Additionally, the January wildfires in Los Angeles did not affect the port. The import container volume at the Port of Los Angeles last month was around 484,000, a 9.5% increase from last year, while the export volume decreased by 10.5% compared to 2024.
The port also transported over 327,000 empty containers last month, a 14% increase from the same period last year. Seroka mentioned, “This usually indicates that more goods will enter the port in the coming weeks and months.”
He attributed the port’s unusually busy activity to several reasons. In addition to strong consumer demand driven by the robust U.S. economy and labor negotiations at eastern ports, the biggest reason was related to tariff policies: retailers wanted to expedite imports before the expected tariff hikes on goods from China, Mexico, and Canada by the Trump administration take effect.
Seroka pointed out that many businesses had previously worried about shortages of goods due to Chinese New Year factory closures, prompting them to import goods in advance. As factories resume normal operations, February’s cargo volume may decline, but he anticipates that trade volumes will remain high in the coming months.
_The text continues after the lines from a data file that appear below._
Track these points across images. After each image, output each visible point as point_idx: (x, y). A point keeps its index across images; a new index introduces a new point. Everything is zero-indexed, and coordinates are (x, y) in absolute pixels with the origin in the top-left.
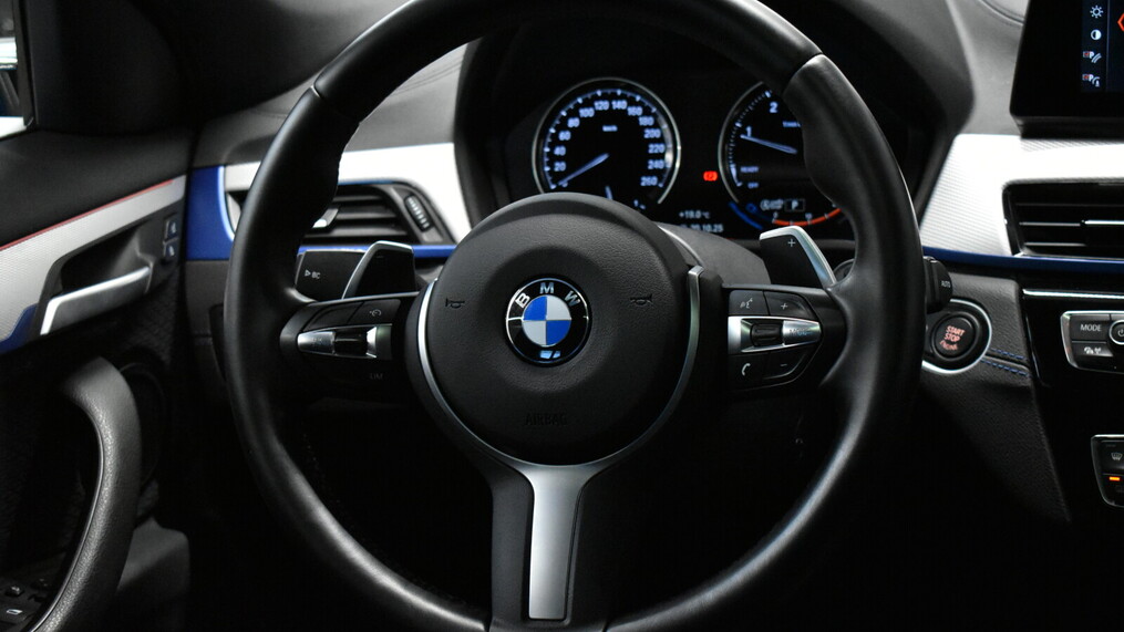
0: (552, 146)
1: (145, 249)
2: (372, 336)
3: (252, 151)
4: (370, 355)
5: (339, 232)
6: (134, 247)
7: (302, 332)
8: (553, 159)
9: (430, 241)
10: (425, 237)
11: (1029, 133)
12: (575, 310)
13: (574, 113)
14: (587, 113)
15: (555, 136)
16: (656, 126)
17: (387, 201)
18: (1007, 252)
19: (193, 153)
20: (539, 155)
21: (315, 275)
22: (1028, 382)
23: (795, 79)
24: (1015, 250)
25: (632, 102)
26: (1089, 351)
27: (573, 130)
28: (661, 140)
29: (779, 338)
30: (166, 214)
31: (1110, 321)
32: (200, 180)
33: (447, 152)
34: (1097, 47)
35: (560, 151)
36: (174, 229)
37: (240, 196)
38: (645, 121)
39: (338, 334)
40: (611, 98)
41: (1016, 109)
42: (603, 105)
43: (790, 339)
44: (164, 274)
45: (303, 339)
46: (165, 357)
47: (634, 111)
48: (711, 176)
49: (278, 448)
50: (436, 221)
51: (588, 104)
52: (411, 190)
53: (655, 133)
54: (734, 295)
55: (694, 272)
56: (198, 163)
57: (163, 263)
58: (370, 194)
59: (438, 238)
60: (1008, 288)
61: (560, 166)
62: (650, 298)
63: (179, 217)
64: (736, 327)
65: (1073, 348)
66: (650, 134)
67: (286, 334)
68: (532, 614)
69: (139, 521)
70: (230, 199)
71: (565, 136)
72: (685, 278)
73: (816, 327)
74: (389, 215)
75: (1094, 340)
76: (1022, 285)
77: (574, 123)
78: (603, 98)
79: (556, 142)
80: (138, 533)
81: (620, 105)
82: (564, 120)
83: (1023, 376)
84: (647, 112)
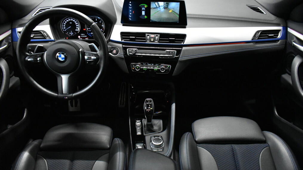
0: (63, 25)
1: (6, 42)
2: (38, 59)
3: (21, 26)
4: (38, 61)
5: (35, 37)
6: (4, 42)
7: (28, 59)
8: (64, 27)
9: (48, 39)
10: (47, 38)
11: (123, 25)
12: (65, 56)
13: (66, 21)
14: (67, 21)
15: (63, 24)
16: (77, 23)
17: (41, 33)
18: (121, 41)
19: (12, 26)
20: (62, 26)
21: (30, 48)
22: (123, 57)
23: (91, 26)
24: (122, 41)
25: (73, 20)
26: (130, 54)
27: (66, 23)
28: (78, 25)
29: (91, 59)
30: (9, 36)
31: (133, 50)
32: (13, 30)
33: (49, 26)
34: (131, 15)
35: (64, 26)
36: (10, 38)
37: (20, 32)
38: (75, 22)
39: (34, 59)
40: (71, 19)
41: (121, 23)
42: (70, 20)
43: (92, 59)
44: (9, 45)
45: (29, 60)
46: (12, 55)
47: (74, 21)
48: (84, 29)
49: (27, 74)
50: (48, 36)
51: (68, 20)
52: (44, 32)
53: (77, 24)
54: (85, 53)
55: (80, 50)
56: (13, 28)
57: (9, 43)
58: (38, 32)
59: (49, 38)
60: (121, 45)
61: (65, 28)
62: (74, 54)
63: (11, 36)
64: (86, 57)
65: (129, 53)
66: (76, 24)
67: (26, 59)
68: (63, 93)
69: (11, 77)
70: (18, 33)
71: (65, 24)
72: (79, 51)
73: (95, 58)
74: (42, 35)
75: (131, 52)
76: (123, 45)
77: (66, 22)
78: (70, 19)
79: (64, 25)
80: (11, 79)
81: (72, 20)
82: (64, 22)
83: (123, 56)
84: (75, 21)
“We have experience in this regard. Since the tariffs implemented in the spring of 2018, we have seen a significant increase in cargo volume before a sharp decline afterward, and the situation is the same now,” he said.
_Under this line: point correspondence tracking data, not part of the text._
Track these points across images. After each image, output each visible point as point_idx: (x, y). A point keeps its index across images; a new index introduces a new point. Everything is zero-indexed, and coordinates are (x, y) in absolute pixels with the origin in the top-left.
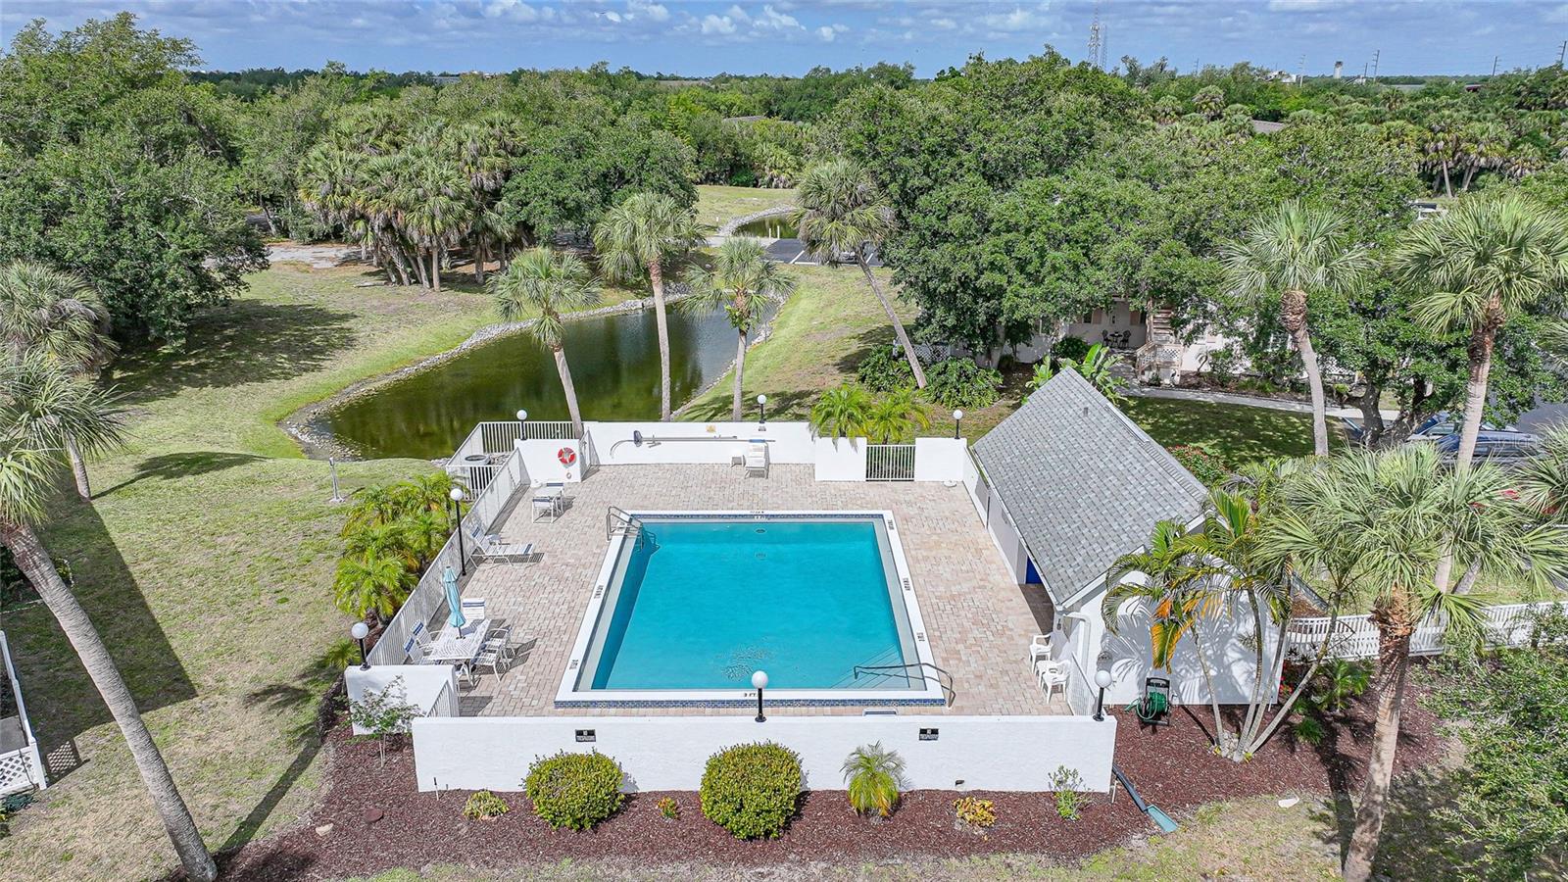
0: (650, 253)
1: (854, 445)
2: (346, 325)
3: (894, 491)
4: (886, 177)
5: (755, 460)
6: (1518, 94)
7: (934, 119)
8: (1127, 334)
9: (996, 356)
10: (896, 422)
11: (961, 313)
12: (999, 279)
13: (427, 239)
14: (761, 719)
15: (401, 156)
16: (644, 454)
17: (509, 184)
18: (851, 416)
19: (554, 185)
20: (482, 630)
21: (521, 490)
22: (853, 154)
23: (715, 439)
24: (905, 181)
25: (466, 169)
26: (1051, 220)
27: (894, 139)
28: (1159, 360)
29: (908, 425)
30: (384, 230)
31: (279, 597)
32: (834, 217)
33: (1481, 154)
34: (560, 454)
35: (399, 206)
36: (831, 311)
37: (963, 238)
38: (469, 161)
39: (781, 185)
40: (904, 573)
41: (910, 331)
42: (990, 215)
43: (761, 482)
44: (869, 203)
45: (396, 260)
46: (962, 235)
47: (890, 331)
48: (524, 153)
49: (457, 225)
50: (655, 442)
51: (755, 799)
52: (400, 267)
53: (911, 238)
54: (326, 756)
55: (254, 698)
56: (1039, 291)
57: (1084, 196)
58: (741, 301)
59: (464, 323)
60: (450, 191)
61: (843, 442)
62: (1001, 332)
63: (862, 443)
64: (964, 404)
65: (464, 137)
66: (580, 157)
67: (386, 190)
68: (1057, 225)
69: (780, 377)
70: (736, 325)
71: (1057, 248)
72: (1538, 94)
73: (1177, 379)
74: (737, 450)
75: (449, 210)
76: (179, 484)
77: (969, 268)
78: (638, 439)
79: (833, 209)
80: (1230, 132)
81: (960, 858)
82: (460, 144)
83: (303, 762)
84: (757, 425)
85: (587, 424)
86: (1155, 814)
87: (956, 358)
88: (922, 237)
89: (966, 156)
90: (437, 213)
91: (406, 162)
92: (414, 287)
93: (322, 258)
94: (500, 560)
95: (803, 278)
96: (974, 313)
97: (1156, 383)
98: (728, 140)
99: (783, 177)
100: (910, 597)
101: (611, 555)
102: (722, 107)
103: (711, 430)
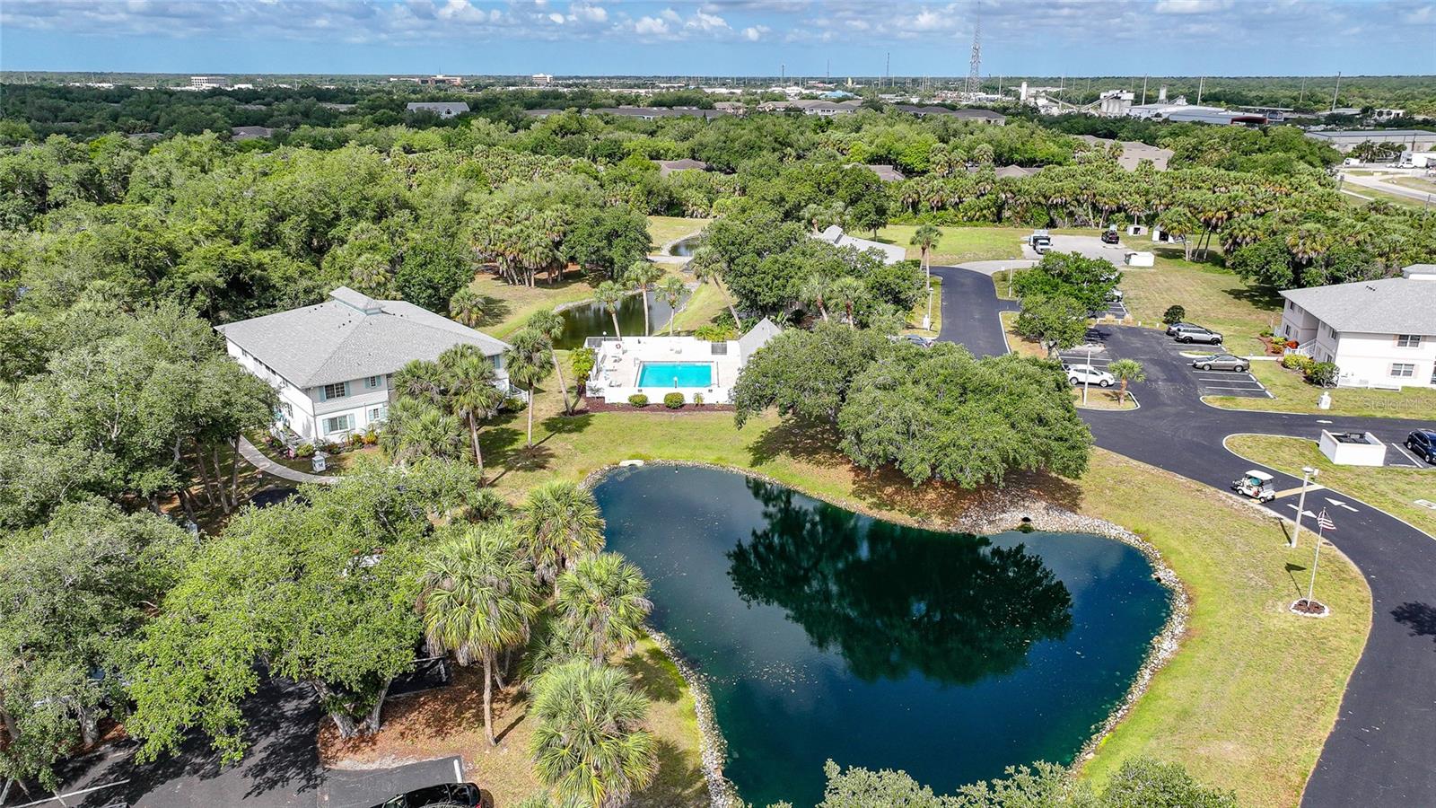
0: (643, 281)
1: (708, 343)
2: (504, 304)
3: (718, 356)
4: (724, 253)
5: (676, 348)
10: (724, 336)
11: (751, 301)
12: (760, 290)
13: (531, 264)
14: (676, 388)
16: (641, 346)
17: (567, 239)
18: (709, 334)
21: (605, 357)
22: (713, 244)
23: (664, 342)
24: (731, 254)
25: (549, 233)
29: (728, 337)
30: (511, 261)
32: (705, 267)
34: (616, 346)
35: (520, 251)
36: (707, 301)
37: (749, 275)
38: (549, 229)
39: (698, 215)
41: (735, 307)
42: (757, 267)
43: (679, 355)
44: (718, 262)
45: (514, 275)
47: (729, 308)
48: (572, 223)
49: (545, 258)
50: (644, 342)
51: (674, 401)
52: (516, 278)
53: (733, 274)
54: (583, 399)
55: (563, 391)
59: (551, 302)
60: (542, 244)
61: (705, 342)
65: (546, 217)
66: (598, 225)
68: (778, 272)
69: (689, 323)
70: (671, 305)
74: (672, 345)
75: (543, 252)
77: (752, 285)
78: (639, 342)
79: (706, 264)
83: (579, 400)
84: (679, 338)
85: (622, 337)
88: (737, 274)
90: (537, 254)
92: (521, 285)
99: (700, 211)
100: (715, 374)
103: (662, 339)
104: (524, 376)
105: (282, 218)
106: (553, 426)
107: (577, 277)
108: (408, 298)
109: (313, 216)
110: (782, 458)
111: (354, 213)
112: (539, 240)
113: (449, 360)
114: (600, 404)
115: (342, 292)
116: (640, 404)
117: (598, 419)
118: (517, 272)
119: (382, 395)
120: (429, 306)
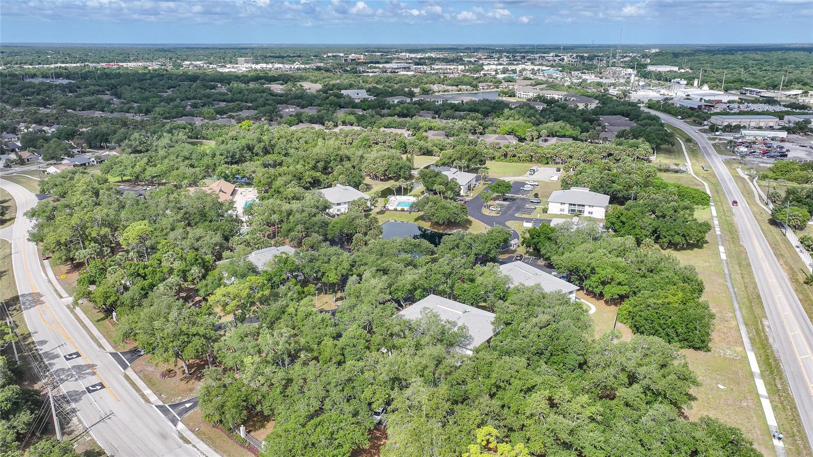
49: (382, 174)
92: (378, 181)
104: (372, 203)
105: (318, 162)
106: (378, 213)
107: (390, 179)
108: (350, 185)
109: (325, 161)
110: (420, 221)
111: (335, 160)
112: (382, 169)
113: (360, 199)
114: (388, 210)
115: (338, 185)
116: (396, 210)
117: (387, 212)
118: (375, 177)
119: (347, 206)
120: (354, 187)
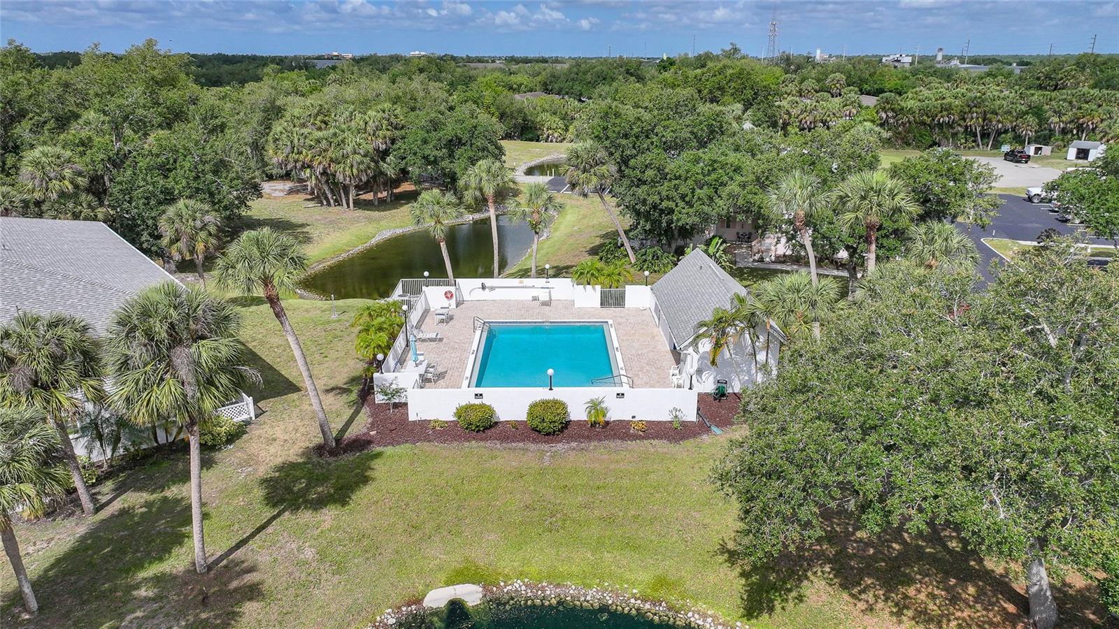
0: (489, 191)
1: (594, 289)
2: (305, 230)
3: (615, 312)
4: (613, 150)
5: (544, 296)
6: (1038, 79)
7: (639, 118)
8: (750, 234)
9: (674, 246)
10: (616, 278)
11: (654, 222)
12: (671, 204)
13: (348, 179)
14: (551, 389)
15: (332, 131)
16: (486, 295)
17: (395, 146)
18: (592, 274)
19: (422, 147)
20: (425, 364)
21: (426, 312)
22: (596, 137)
23: (523, 287)
24: (623, 152)
25: (370, 138)
26: (697, 174)
27: (616, 129)
28: (763, 248)
29: (622, 278)
30: (321, 174)
31: (323, 355)
32: (584, 171)
33: (999, 121)
34: (446, 293)
35: (331, 160)
36: (585, 221)
37: (653, 182)
38: (372, 132)
39: (554, 140)
40: (616, 344)
41: (626, 232)
42: (667, 170)
43: (547, 308)
44: (603, 164)
45: (327, 192)
46: (652, 181)
47: (617, 233)
48: (403, 127)
49: (366, 171)
50: (492, 288)
51: (549, 417)
52: (330, 196)
53: (626, 182)
54: (365, 410)
55: (328, 391)
56: (691, 210)
57: (715, 161)
58: (536, 216)
59: (370, 229)
60: (361, 151)
61: (589, 287)
62: (676, 233)
63: (598, 288)
64: (655, 271)
65: (368, 119)
66: (436, 130)
67: (324, 151)
68: (700, 176)
69: (556, 258)
70: (533, 228)
71: (701, 188)
72: (1051, 79)
73: (773, 258)
74: (535, 293)
75: (362, 163)
76: (251, 310)
77: (656, 198)
78: (483, 287)
79: (584, 167)
80: (846, 105)
81: (632, 441)
82: (366, 123)
83: (357, 413)
84: (545, 280)
85: (457, 280)
86: (714, 428)
87: (652, 247)
88: (632, 181)
89: (655, 139)
90: (355, 164)
91: (335, 134)
92: (337, 207)
93: (276, 190)
94: (424, 341)
95: (569, 201)
96: (660, 223)
97: (761, 260)
98: (520, 111)
99: (556, 135)
100: (618, 355)
101: (476, 340)
102: (515, 86)
103: (521, 282)
106: (285, 489)
112: (358, 147)
114: (395, 425)
116: (479, 425)
117: (388, 465)
118: (330, 189)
Currently, the U.S. has started imposing a 10% tariff on China, with Trump previously mentioning a possible increase to 60% during his campaign. To save costs, many manufacturers are considering moving factories out of China, which may further reduce imports from China.
Seroka commented at the press conference, “China (container volume) used to account for 57% of our business, now it’s about 45%, and it’s likely to continue to decrease in the future.”
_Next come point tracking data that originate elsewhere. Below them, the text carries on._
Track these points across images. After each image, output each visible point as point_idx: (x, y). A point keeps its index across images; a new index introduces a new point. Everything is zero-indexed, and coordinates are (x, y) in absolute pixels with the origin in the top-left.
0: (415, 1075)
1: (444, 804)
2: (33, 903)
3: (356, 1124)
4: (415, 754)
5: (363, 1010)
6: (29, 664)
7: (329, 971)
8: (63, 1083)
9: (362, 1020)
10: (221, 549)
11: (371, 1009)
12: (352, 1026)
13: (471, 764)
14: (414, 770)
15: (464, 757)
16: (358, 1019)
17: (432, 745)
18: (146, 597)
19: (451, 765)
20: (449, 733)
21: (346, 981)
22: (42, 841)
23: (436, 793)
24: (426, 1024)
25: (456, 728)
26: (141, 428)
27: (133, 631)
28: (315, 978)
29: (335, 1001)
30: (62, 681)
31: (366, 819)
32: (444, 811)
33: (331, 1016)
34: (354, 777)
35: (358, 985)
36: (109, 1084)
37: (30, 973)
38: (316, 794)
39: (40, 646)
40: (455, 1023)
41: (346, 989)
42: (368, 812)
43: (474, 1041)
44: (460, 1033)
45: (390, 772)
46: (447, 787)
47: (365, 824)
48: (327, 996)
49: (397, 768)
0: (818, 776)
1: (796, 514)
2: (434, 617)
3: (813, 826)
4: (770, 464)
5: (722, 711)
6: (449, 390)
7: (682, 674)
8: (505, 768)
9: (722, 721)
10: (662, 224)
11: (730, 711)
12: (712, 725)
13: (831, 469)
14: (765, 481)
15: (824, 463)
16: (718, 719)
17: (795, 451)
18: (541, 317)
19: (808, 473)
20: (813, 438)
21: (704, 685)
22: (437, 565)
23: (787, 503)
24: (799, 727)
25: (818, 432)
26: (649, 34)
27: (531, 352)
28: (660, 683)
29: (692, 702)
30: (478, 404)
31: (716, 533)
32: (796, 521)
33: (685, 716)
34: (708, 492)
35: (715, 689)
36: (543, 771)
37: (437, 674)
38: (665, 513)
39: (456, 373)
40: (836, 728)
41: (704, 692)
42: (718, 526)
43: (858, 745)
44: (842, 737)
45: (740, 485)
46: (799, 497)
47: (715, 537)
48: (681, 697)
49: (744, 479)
Furthermore, the U.S. is set to end the suspension of a 25% tariff on Canada and Mexico on March 6th. Trump recently declared that, “for fairness,” a full-scale reciprocal tariff will be imposed on all U.S. trading partners.
Rachel Michelin, Chair of the California Retailers Association (CRA), expressed concerns that while some large retailers may be able to adjust flexibly, import early, and minimize the impact of increased costs due to tariffs, “I am concerned that small businesses and small retailers may not have enough capacity to bear all the additional costs that may arise. This is a form of uncertainty and pressure.”
Despite the impressive performance of the port, Seroka noted that a new set of data has raised concerns for them: in January, total retail sales in the U.S. decreased by 0.9%, marking the largest decline in nearly two years. While winter storms sweeping through most parts of the U.S. and the Los Angeles wildfires were the main reasons for this decline, “it may also indicate that consumers are beginning to pull back.”
Michelin added that in addition to the pressure and uncertainty brought by tariffs, rising prices and California’s excessive regulation of small businesses are also contributing factors.
She stated that excessive regulation not only hinders businesses but also imposes additional expenses on consumers, “every time California introduces regulations or passes those bills, costs are incurred, and these costs will also be passed on to consumers.”
“The consumers’ purchasing power is reaching a critical point. I believe consumers’ ability to bear is limited. We can only observe what will happen next,” she said.